_Tasks for this exercise_
• A. Sum up the debut poets piece in two sentences.
• B. Write what comes next in the debut poets piece on The Rinehart Frames, picking up after its last sentence.

_Text under study_
A Freeing Space: Our Seventeenth Annual Look at Debut Poets

by
Dana Isokawa
From the January/February 2022 issue of
Poets & Writers Magazine

Cheswayo Mphanza
The Rinehart Frames
University of Nebraska Press
(Sillerman First Book Prize for African Poets)

How do I reach a home aside from the imagination?
An image insists.

—from “Frame Eleven”

How it began: For a while I truly believed I was going to be a doctoral candidate in cinema studies and not have anything to do with poetry or any kind of literary writing for a while. So after graduating from my MFA program at Rutgers University–Newark in 2018, I took the summer to absorb and learn as much as I could about the craft and history of cinema. I spent a lot of my time going through second wave Iranian cinema (particularly the films of Abbas Kiarostami and Forough Farrokhzad), postcolonial and new wave African cinema (Ousmane Sembène, Djibril Diop Mambéty, Abderrahmane Sissako, Moussa Touré, Andrew Dosunmu, and Mahamat-Saleh Haroun, among a few), and Russian cinema with the works of Mikhail Kalatozov and Andrei Tarkovsky. Simultaneously, I noticed a narrative aesthetic akin to film language developing in my own writing of poetry. And I think that naturally just started informing my own ideas about poetry and how I was thinking about it as a craft and tradition I was placing myself into. What ultimately triggered a concrete idea of how the book was to be a conversation between art, history, and politics were two films: Abbas Kiarostami’s Taste of Cherry (1997) and Raoul Peck’s Lumumba (2000).

_Saved data entries_
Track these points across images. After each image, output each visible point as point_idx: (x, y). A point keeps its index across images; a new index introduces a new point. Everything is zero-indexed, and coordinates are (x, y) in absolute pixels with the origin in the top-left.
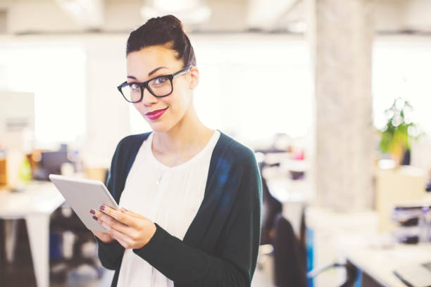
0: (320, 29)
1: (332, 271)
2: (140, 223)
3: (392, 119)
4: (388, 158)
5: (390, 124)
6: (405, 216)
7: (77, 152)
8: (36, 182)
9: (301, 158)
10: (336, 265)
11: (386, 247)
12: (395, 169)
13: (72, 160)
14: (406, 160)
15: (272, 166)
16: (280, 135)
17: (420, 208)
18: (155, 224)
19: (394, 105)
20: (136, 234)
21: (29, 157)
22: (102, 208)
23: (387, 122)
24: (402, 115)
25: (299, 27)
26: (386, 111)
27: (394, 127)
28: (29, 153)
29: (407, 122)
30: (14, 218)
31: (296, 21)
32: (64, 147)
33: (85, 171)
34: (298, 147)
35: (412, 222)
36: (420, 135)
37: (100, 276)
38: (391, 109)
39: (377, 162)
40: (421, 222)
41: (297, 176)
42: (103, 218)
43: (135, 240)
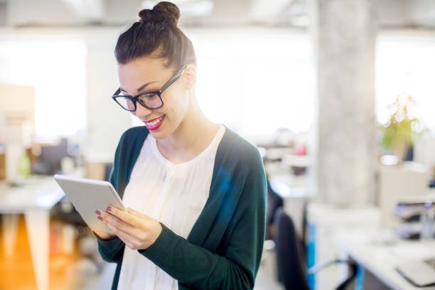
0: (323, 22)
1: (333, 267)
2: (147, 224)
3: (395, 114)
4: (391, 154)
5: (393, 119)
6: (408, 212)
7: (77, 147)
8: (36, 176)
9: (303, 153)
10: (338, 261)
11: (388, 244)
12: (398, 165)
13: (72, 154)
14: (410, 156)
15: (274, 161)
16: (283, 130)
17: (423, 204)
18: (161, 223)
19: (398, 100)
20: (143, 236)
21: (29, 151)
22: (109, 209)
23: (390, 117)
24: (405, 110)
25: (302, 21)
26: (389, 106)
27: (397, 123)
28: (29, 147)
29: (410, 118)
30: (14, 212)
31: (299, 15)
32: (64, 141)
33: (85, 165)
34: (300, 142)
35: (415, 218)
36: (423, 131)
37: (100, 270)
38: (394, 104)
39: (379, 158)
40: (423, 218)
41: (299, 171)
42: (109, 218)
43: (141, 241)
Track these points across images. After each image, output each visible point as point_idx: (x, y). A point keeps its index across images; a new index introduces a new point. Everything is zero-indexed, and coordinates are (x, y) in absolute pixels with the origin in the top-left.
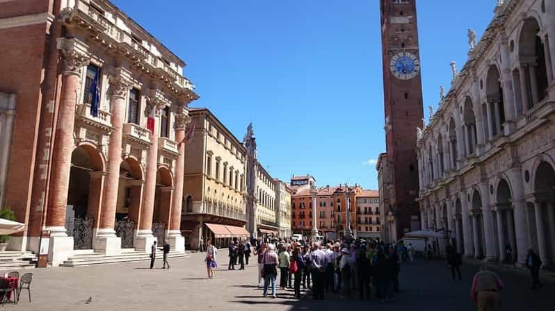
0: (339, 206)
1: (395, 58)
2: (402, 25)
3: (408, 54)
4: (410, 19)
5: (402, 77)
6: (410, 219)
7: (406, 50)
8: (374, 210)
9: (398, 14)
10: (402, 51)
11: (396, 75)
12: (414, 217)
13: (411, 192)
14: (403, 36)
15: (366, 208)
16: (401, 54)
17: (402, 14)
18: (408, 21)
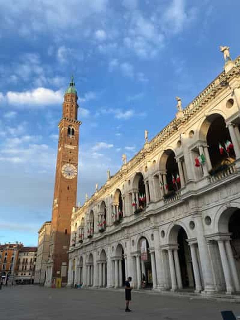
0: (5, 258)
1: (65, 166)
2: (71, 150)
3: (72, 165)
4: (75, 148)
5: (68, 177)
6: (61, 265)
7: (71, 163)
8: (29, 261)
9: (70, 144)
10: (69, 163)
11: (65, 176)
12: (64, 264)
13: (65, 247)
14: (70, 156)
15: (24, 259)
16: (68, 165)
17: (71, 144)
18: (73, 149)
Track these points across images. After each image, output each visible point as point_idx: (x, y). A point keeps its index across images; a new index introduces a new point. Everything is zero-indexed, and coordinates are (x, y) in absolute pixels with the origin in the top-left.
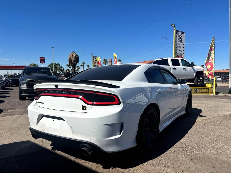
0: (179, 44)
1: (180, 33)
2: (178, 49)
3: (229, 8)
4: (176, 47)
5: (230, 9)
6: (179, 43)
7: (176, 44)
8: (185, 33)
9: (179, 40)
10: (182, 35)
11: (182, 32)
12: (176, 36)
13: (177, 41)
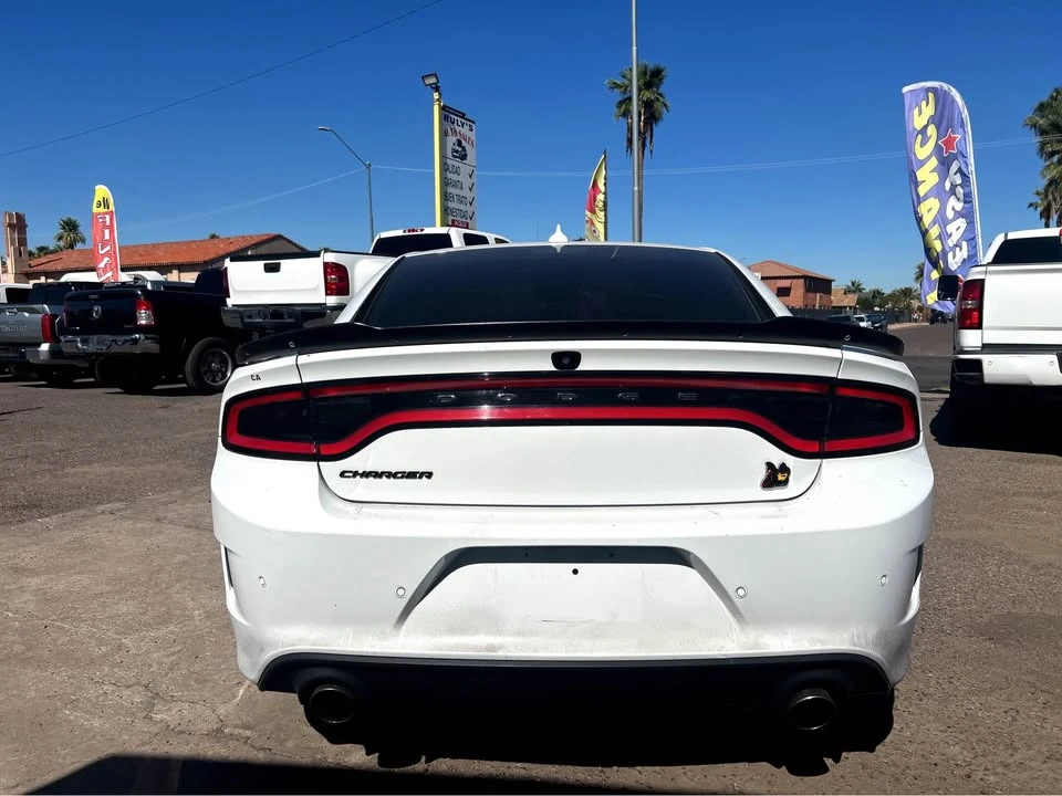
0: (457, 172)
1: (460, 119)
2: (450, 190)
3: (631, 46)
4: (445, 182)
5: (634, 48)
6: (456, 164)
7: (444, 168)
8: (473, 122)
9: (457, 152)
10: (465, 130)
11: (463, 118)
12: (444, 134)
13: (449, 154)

--

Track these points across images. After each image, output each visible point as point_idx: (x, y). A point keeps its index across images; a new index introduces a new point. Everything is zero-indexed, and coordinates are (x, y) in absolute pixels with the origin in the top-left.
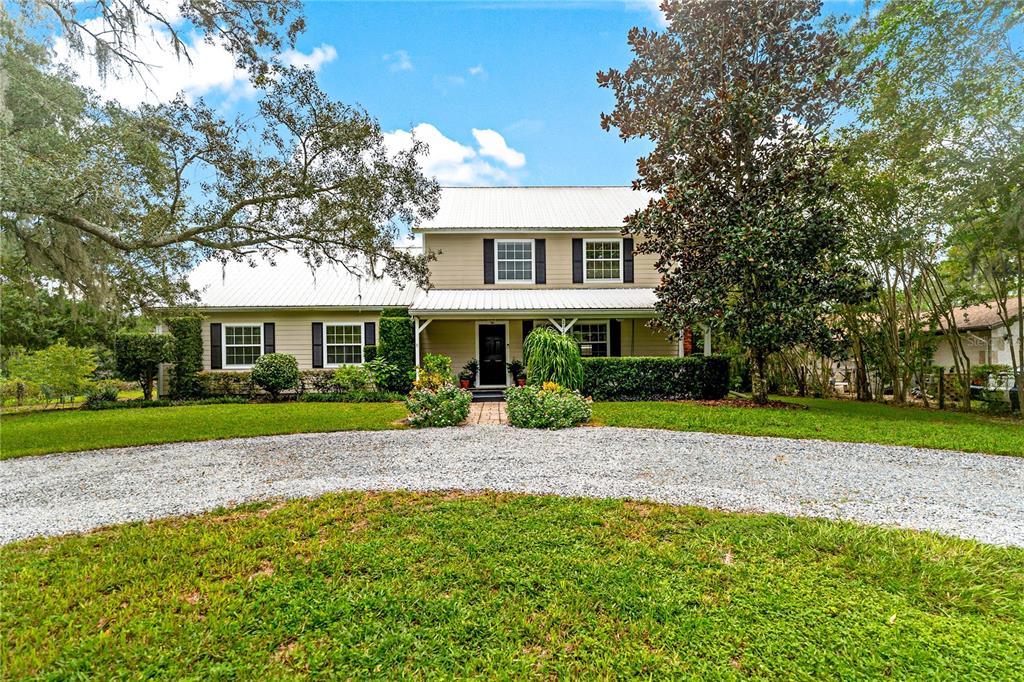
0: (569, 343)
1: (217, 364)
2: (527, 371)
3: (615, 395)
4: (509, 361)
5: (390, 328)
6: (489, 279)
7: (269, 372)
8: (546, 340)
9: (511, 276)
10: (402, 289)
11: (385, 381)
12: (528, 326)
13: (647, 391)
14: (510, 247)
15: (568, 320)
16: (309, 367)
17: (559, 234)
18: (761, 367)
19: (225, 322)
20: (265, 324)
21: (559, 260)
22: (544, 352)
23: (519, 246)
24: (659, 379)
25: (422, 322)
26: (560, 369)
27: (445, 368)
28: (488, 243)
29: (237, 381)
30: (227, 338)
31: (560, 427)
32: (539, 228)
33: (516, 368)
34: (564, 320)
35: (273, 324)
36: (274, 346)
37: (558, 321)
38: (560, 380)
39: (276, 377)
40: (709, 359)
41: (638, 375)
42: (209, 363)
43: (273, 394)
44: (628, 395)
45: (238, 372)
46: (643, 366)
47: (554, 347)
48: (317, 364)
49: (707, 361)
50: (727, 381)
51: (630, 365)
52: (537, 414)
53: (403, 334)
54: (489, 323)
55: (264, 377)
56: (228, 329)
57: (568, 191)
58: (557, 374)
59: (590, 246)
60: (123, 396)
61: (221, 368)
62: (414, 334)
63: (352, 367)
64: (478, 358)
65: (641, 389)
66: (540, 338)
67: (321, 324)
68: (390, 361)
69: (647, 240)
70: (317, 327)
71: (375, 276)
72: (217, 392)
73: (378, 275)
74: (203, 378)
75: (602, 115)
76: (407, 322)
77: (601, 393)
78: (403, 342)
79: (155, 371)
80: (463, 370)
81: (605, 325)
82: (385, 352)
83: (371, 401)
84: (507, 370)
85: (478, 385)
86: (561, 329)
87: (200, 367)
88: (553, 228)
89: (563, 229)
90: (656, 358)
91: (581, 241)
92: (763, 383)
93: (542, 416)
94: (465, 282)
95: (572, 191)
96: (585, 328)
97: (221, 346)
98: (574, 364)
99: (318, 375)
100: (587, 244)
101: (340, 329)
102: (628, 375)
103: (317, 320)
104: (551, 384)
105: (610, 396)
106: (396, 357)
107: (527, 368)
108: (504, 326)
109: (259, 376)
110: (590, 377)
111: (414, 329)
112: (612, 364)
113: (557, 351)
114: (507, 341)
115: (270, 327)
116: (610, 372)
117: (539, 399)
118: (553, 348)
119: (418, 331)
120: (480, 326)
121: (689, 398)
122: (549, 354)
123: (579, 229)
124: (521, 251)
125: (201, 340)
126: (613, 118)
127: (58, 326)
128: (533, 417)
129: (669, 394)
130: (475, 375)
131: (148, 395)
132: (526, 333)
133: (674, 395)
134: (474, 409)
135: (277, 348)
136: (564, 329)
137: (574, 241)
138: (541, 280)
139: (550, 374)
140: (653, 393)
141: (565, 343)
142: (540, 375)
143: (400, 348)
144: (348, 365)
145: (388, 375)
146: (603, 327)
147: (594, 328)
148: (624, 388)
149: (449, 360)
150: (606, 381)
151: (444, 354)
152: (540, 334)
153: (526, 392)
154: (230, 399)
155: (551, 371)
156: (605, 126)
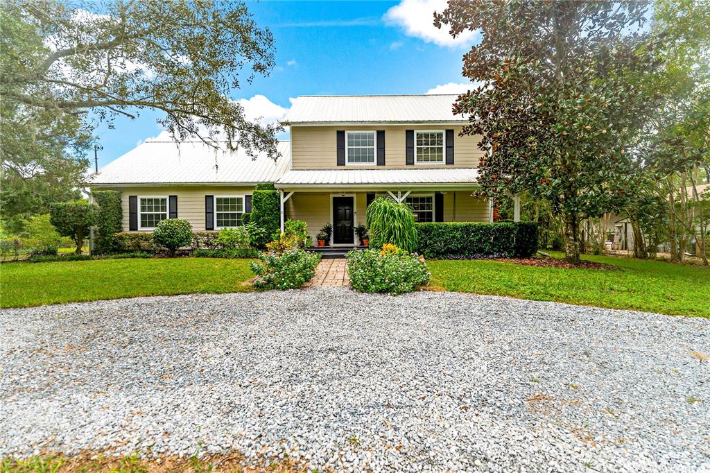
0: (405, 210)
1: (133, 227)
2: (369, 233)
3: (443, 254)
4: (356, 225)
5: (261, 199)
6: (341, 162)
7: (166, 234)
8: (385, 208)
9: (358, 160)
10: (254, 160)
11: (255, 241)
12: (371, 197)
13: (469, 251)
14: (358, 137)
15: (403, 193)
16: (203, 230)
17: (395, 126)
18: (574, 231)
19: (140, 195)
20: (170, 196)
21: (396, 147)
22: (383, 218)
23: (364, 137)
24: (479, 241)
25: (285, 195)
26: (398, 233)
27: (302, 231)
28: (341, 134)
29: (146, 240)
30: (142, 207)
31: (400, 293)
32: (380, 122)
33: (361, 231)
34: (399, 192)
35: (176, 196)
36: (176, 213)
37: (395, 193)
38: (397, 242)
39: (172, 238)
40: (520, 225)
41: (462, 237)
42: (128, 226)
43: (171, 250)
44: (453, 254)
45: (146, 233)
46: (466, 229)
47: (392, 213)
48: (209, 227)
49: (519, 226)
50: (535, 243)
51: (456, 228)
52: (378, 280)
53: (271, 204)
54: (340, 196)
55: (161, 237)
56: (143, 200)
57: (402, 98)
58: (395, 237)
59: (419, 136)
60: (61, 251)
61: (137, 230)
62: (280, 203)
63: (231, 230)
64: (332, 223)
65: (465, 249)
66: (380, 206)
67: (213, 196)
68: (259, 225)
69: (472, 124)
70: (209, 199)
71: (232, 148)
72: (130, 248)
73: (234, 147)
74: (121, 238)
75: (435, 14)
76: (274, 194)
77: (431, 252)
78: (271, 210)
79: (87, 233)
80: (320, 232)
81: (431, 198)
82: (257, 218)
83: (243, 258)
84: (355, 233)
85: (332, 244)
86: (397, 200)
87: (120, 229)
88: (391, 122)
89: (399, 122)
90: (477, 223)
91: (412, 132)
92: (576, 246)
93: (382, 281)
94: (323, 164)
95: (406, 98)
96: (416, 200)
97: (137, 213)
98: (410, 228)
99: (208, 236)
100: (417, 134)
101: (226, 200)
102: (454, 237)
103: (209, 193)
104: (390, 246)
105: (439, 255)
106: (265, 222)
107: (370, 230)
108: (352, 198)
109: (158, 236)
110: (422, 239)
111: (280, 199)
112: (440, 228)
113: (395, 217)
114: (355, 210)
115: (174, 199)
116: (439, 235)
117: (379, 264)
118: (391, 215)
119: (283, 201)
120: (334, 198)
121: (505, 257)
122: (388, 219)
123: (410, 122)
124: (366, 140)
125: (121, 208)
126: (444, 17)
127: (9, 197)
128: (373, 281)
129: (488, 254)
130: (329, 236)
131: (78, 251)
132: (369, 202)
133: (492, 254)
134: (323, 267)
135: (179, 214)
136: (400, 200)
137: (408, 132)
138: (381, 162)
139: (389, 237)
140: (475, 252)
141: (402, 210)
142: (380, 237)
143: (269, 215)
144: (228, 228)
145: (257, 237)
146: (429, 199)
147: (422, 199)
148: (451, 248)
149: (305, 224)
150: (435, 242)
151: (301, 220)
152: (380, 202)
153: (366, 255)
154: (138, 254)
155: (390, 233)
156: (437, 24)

_Task-by-task outputs_
• A. The piece, from the January/February 2022 issue of Poets & Writers Magazine, features Cheswayo Mphanza's The Rinehart Frames, published by University of Nebraska Press through the Sillerman First Book Prize for African Poets. The writer describes spending the summer after a 2018 MFA at Rutgers University–Newark studying cinema, noticing a film-like narrative style in the writer's own poems, and says two films, Abbas Kiarostami's Taste of Cherry and Raoul Peck's Lumumba, set off the idea of the book as a conversation between art, history, and politics.

• B.
Inspiration: I went through a lot of the imagist/objectivist writings of Ezra Pound and Lorine Niedecker. I can barely remember a particular poem by the two if you asked me, but I think I was more so drawn to objectivism/imagism as a theory for getting as close to the poem as possible. It was easy for me to understand the description of a scene in cinema with how the imagist/objectivists framed spaces and people. In these moments that this description happens, what becomes erased or left in the margins? With that in mind, I was led back to the Oulipo, a collective Cathy Park Hong introduced me to. I was enamored by how the Oulipo writers are interested in restraints as a praxis for writing—living. I was beginning to understand how imposed limitations in language—and it being conveyed through writing—mirrored some of my own failures of synchronizing cinema and poetry and the complexity of displaying my Blackness on the page. Hence the book is framed around centos as points of demarcation. Hence I referenced the character of Rinehart in Ralph Ellison’s Invisible Man. And the goal from there became even clearer: to construct a protagonist who was an amalgamation of others as the ultimate restraint because it is making sense of your existence as an act of curation, imitation, hesitation, and all the etceteras attached.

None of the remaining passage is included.